### Given text
Say they had total income of $10,000 and they had expenditure of $4,000. They would have a cashflow profit of $6,000 from which they can pay dividends. but if they claim $2000 in depretiation then it reduce their reported earnings to $4,000 how ever this is not a real cash loss so they still have $6000 to pay out at dividends.

This is also the case with alot of companies writting down the cost of assets, Sims report an earnings loss due to writting down the value of certain businness but still made a cashflow profit.


----------



## Tysonboss1 (20 June 2009)

Fluffy said:


> I was interested because it sounds/seems like you can say that you have lost money (due to the house depreciating in value) and claim that loss against your income...something that can't be done with shares as they are paper losses...




The way an investment property works is like this.

When you buy a rental property you are infact making two investments, 1, is the land itself and the other is the building.

The land will hold it's value and increase in value over time, But the building itself, while being essential to collect rent, goes down in value.

so if you buy a house for $200,000, the building is probally worth $130,000 and the land $70,000.

So you have paid $130,000 for the building which includes everthing from, Fences, driveways, Carpets, light fittings, paint, ovens, stoves, toilets, bathroom and kitchen fit outs, clothes lines, land scaping, aircon systems etc, etc.

You then pay a depriation expert about $350 to put together a depriation report which allows you to claim the cost of all the items I listed above over their life, the report normally runs for 40 years, with the amount you can claim decreasing every year.

### Tasks and exercises
1. Please list every dollar figure in the first paragraph of the depreciation thread, each with what it refers to.
2. Write the next part of the forum thread on depreciation, picking up after its final sentence.

### Source data
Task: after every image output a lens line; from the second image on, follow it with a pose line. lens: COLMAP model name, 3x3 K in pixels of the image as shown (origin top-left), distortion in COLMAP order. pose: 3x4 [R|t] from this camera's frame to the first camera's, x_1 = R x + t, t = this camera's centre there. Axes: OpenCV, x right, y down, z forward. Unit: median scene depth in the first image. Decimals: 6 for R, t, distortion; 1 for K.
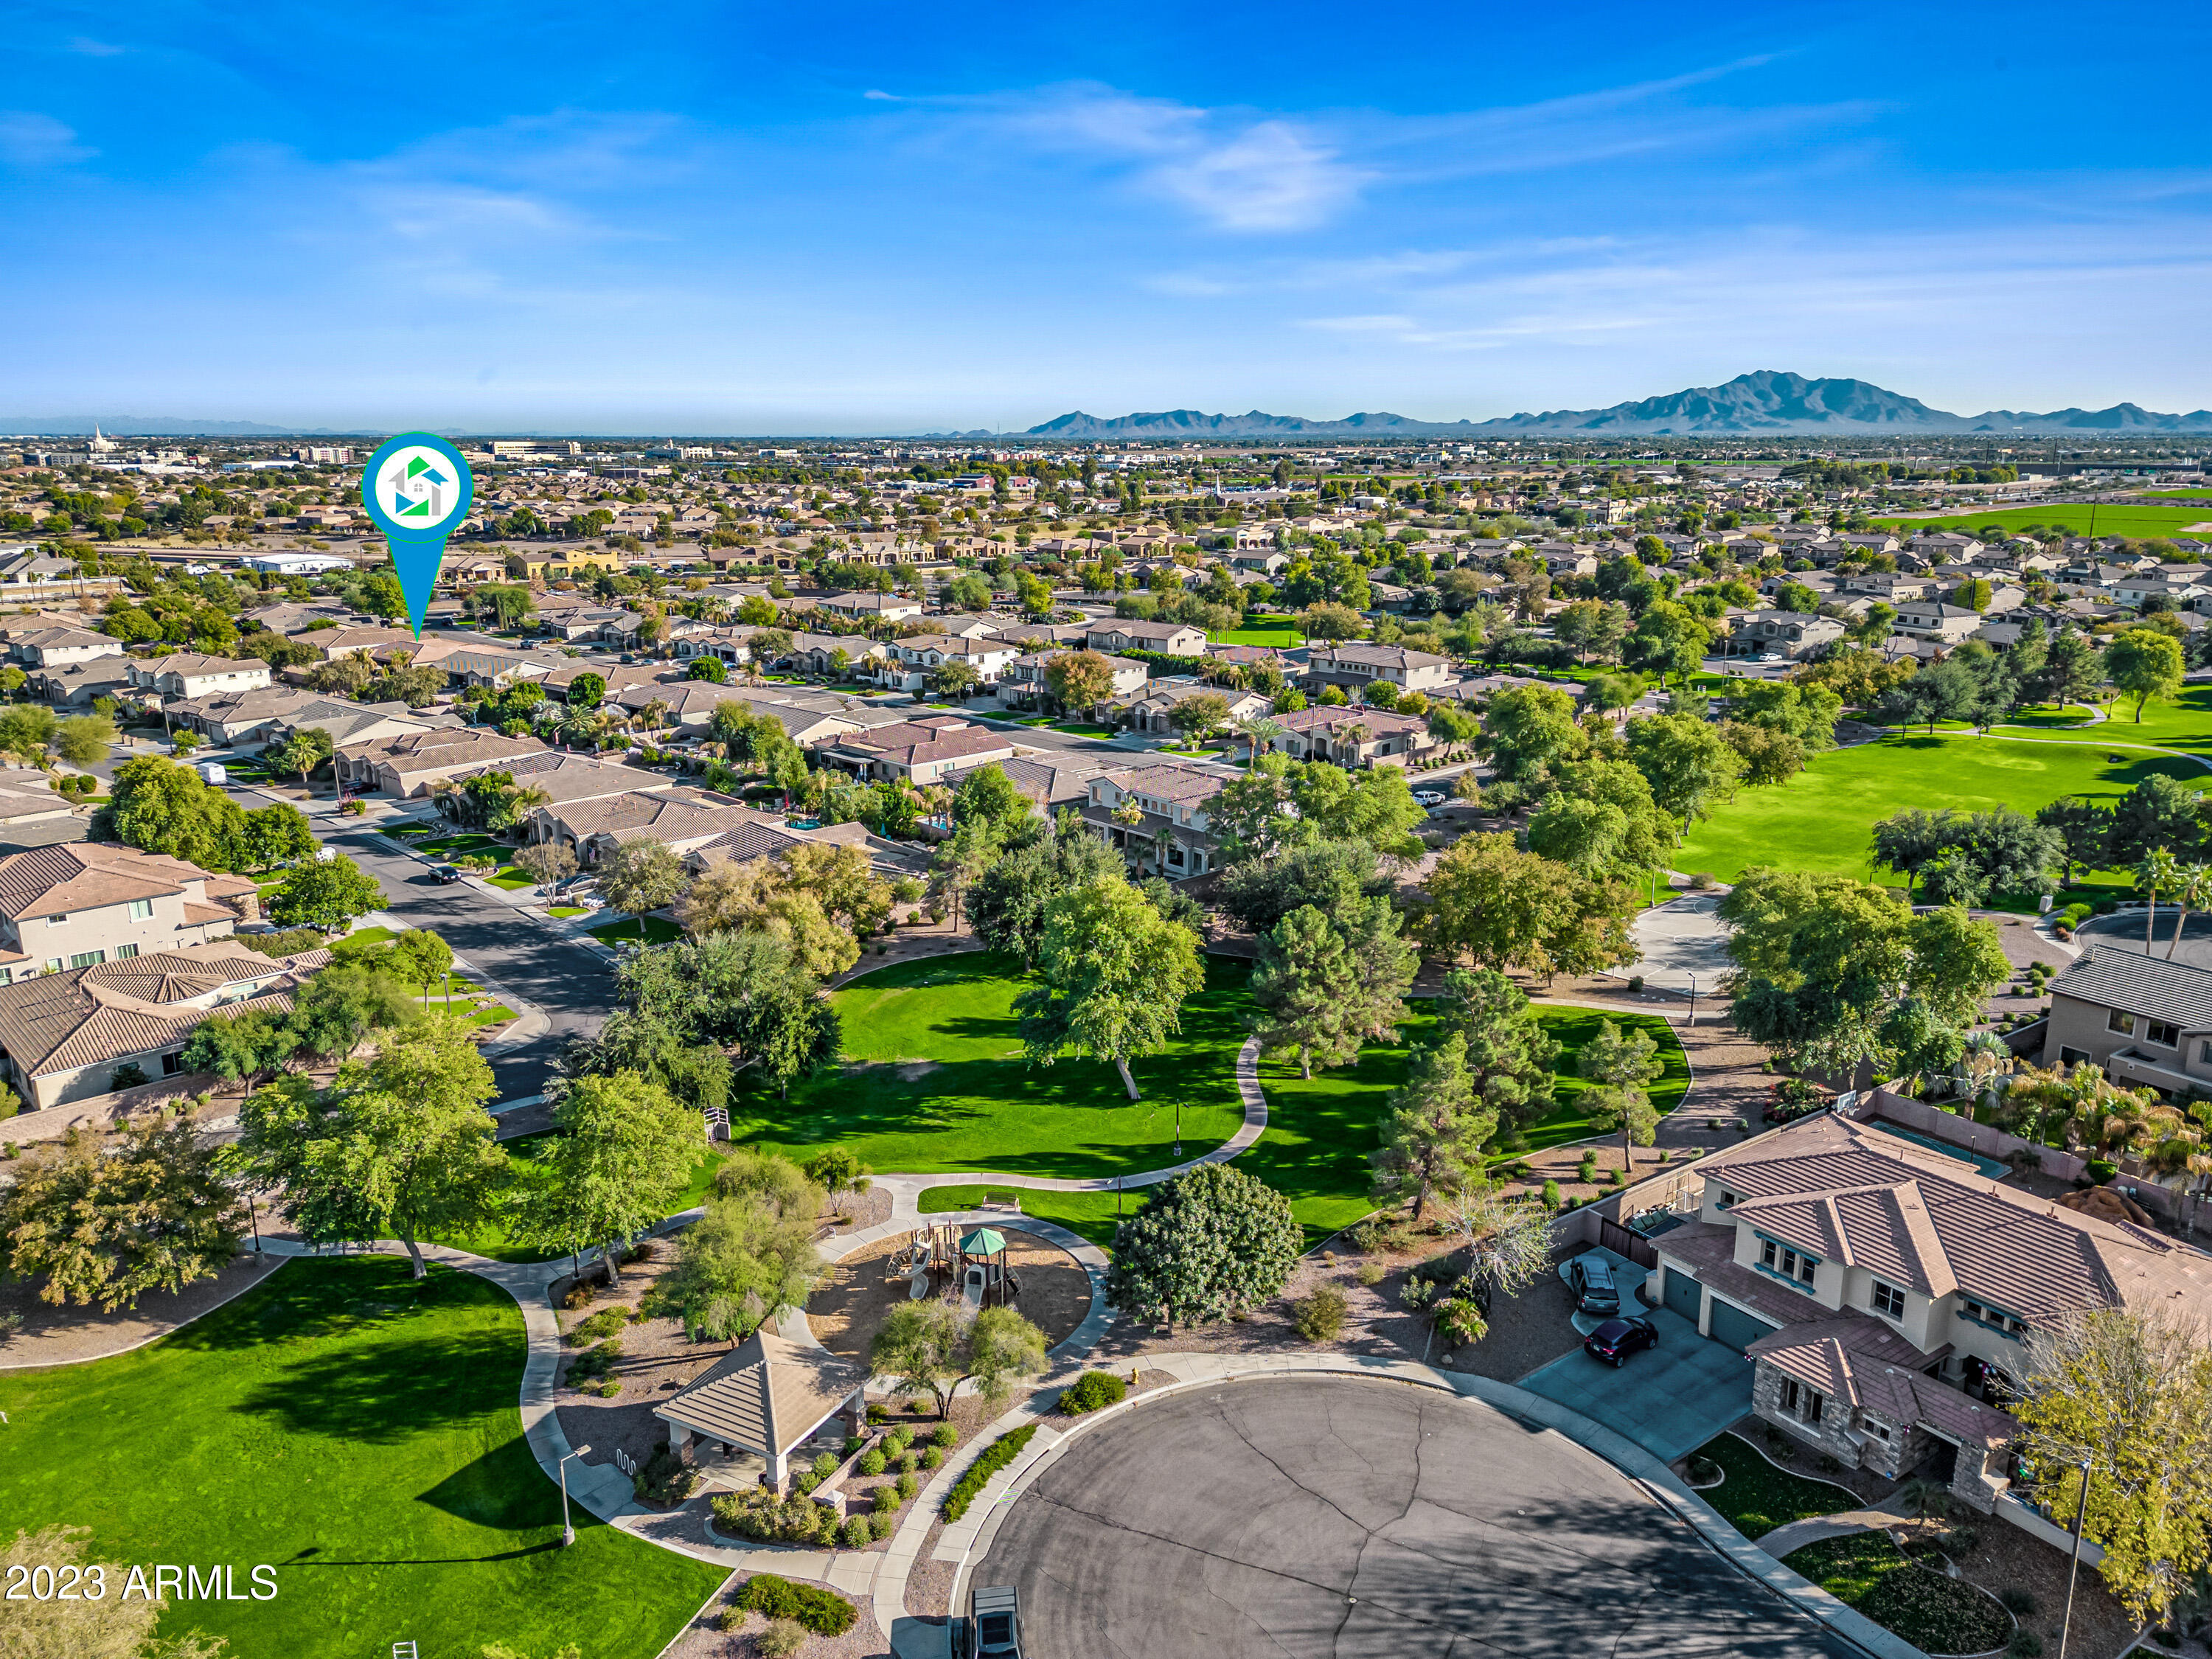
lens RADIAL K [[1542.9, 0, 1103.4], [0, 1542.9, 818.4], [0, 0, 1]] dist [0.072822, -0.068996]
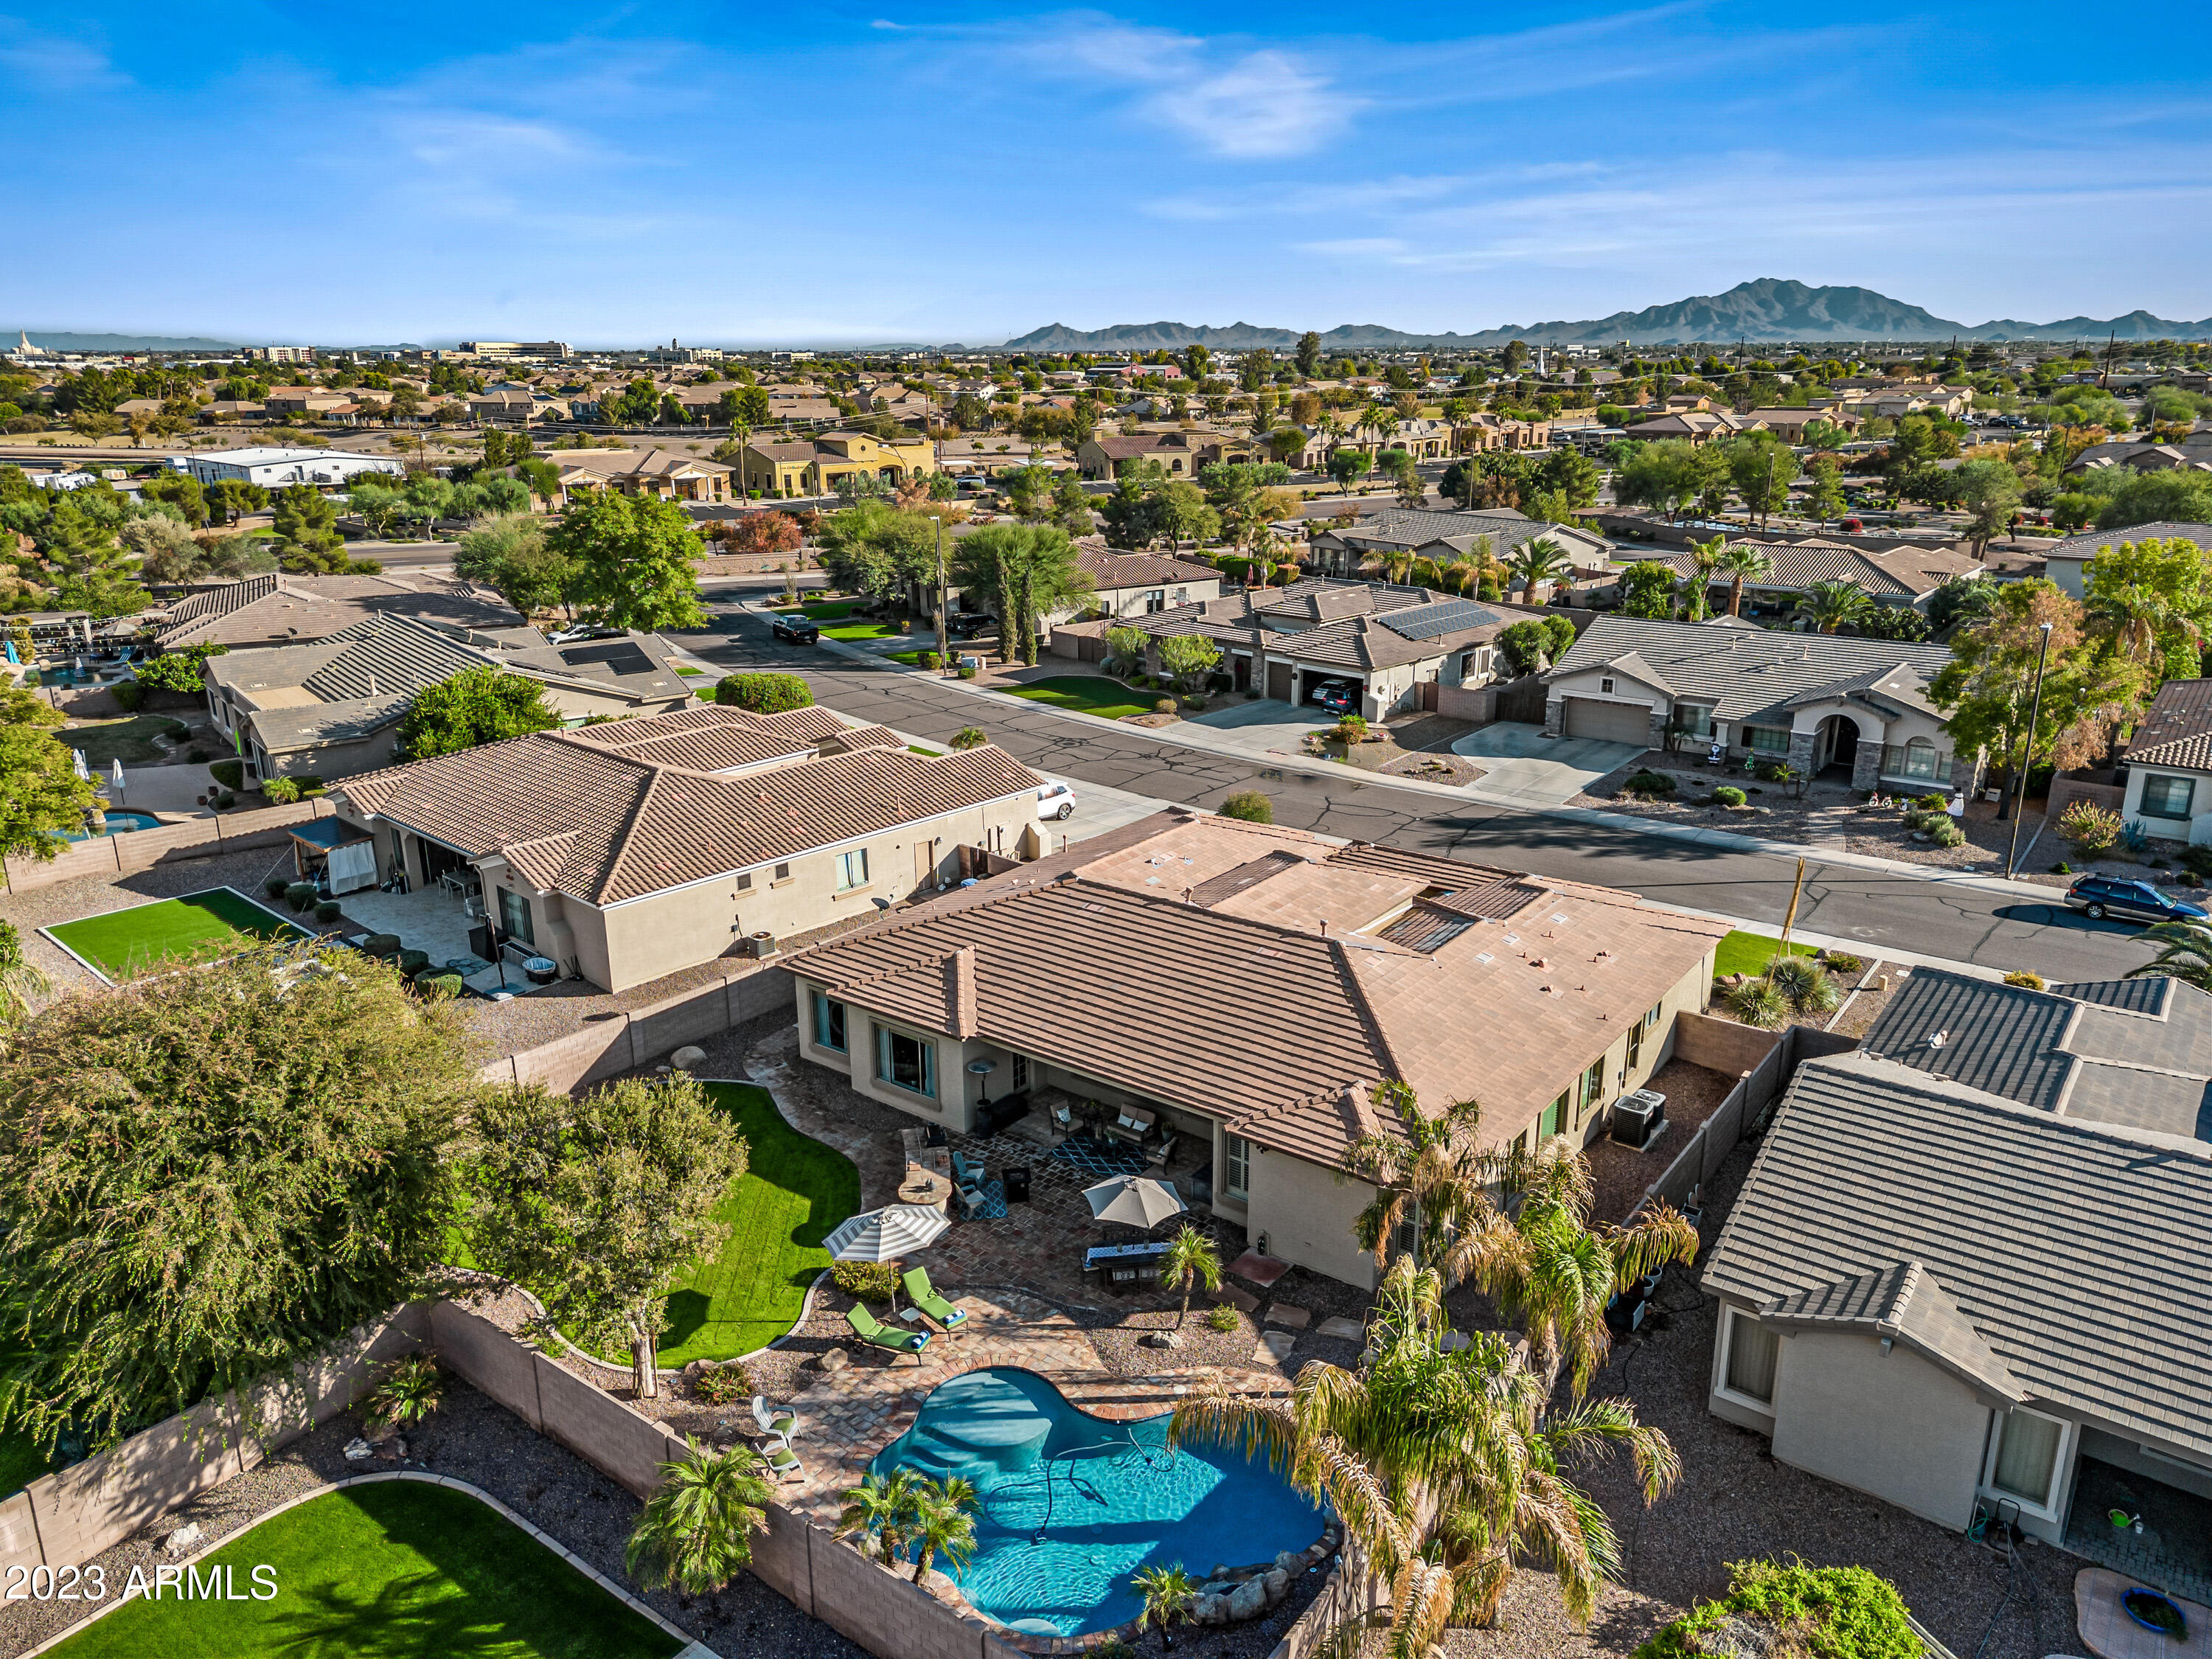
lens RADIAL K [[1542.9, 0, 1111.8], [0, 1542.9, 844.5], [0, 0, 1]] dist [0.072822, -0.068996]
pose [[0.999781, -0.009294, 0.018745, -0.266128], [0.008043, 0.997804, 0.065742, -0.075276], [-0.019315, -0.065577, 0.997661, 0.498892]]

### Answers to the tasks
1.
- $10,000: total income
- $4,000: expenditure
- $6,000: cashflow profit from which dividends can be paid
- $2000: depreciation claimed
- $4,000: reported earnings after the depreciation claim
- $6000: amount still available to pay out as dividends

2.
For example, if you spend $2000 to put a drive way into an investment property you can not claim this as an expense all at once. you have to claim it over the life of the item claiming roughly 10% of it's original cost each year.

original cost $2000, you would claim $200 in year 1, $180 in year 2 $162 in year 3, etc etc till you have claimed the full $2000.

when you eventually sell the property, the capital gains tax is calculated somthing like this, 

Original pruchase price $200,000 minus $20,000 depreation claimed = $180,000 cost base.

Sale price $300,000 - $180,000 cost = $120,000 capital gain - 50% capital gain discount $60,000 Taxable capital gain.

So claiming depriation does result in a higher capital gains tax in the future, however It does give you some extra $$$ to offset your neg cashflow and because of the cap gain discount of 50% you only have to pay back 50c of every dollar you claim, and you don't have to pay it back for years into the future when you eventually sell.


----------



## akkopower (5 April 2010)

Tysonboss1 said:


> original cost $2000, you would claim $200 in year 1, $180 in year 2 $162 in year 3, etc etc till you have claimed the full $2000.




So how long will it take to claim the full $2000?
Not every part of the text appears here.